A drug commonly used to control high blood pressure may also help prevent the onset of type 1 diabetes in up to 60 per cent of those at risk for the disease, a study has found.
The drug, methyldopa, has been used for over 50 years to treat high blood pressure in pregnant women and children, according to the study published in the Journal of Clinical Investigation.
It is on the World Health Organizations (WHO) list of essential drugs. But like many drugs used for one condition, researchers found it useful for something totally unrelated.
"With this drug, we can potentially prevent up to 60 per cent of type 1 diabetes in those at risk for the disease," said Aaron Michels from the University of Colorado Anschutz Medical Campus in the US.
"This is a very significant development." Michels said.
Some 60 per cent of people at risk of getting type 1 diabetes possess the DQ8 molecule which significantly increases the chance of getting the disease.
The researchers believed that if they could block specifically the DQ8 molecule they could also block the onset of the disease.
"All drugs have off-target effects.
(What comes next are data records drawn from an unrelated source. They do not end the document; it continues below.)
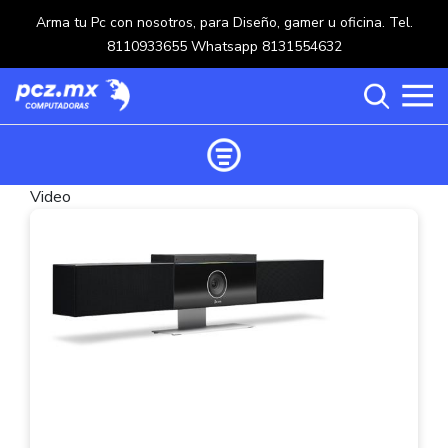
Arma tu Pc con nosotros, para Diseño, gamer u oficina. Tel.
8110933655 Whatsapp 8131554632
Video
Ordenar productos
Categorías
Carrito de compras ()
Categorías
PROCESADORES
(117)
Crear una cuenta
OPTICOS
(5)
Ingresar
MOUSE
(218)
MULTIFUNCIONALES
(114)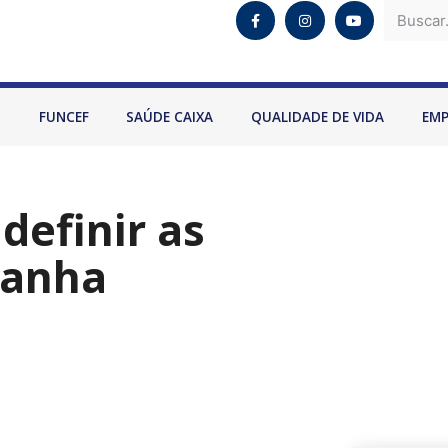
O
FUNCEF
SAÚDE CAIXA
QUALIDADE DE VIDA
EM
 definir as
panha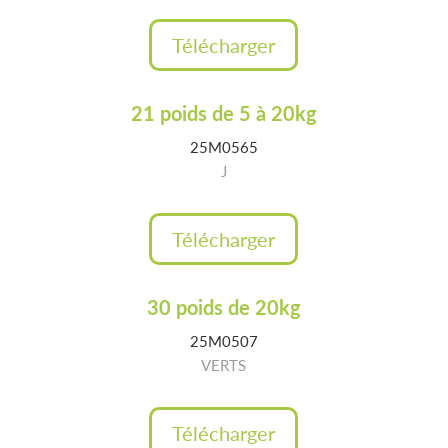
Télécharger
21 poids de 5 à 20kg
25M0565
J
Télécharger
30 poids de 20kg
25M0507
VERTS
Télécharger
If you take too much acetaminophen you can hurt your liver," Michels said.
"We took every FDA approved small molecule drug and analyzed HLA-DQ8 binding through a supercomputer. We searched a thousand orientations for each drug to identify those that would fit within the DQ8 molecule binding groove," Michels said.
After running thousands of drugs through the supercomputer, they found that methyldopa not only blocked DQ8, but it didnt harm the immune function of other cells like many immunosuppressant drugs do.
The research spanned 10 years and its efficacy was shown in mice and in 20 type 1 diabetes patients who took part in a clinical trial.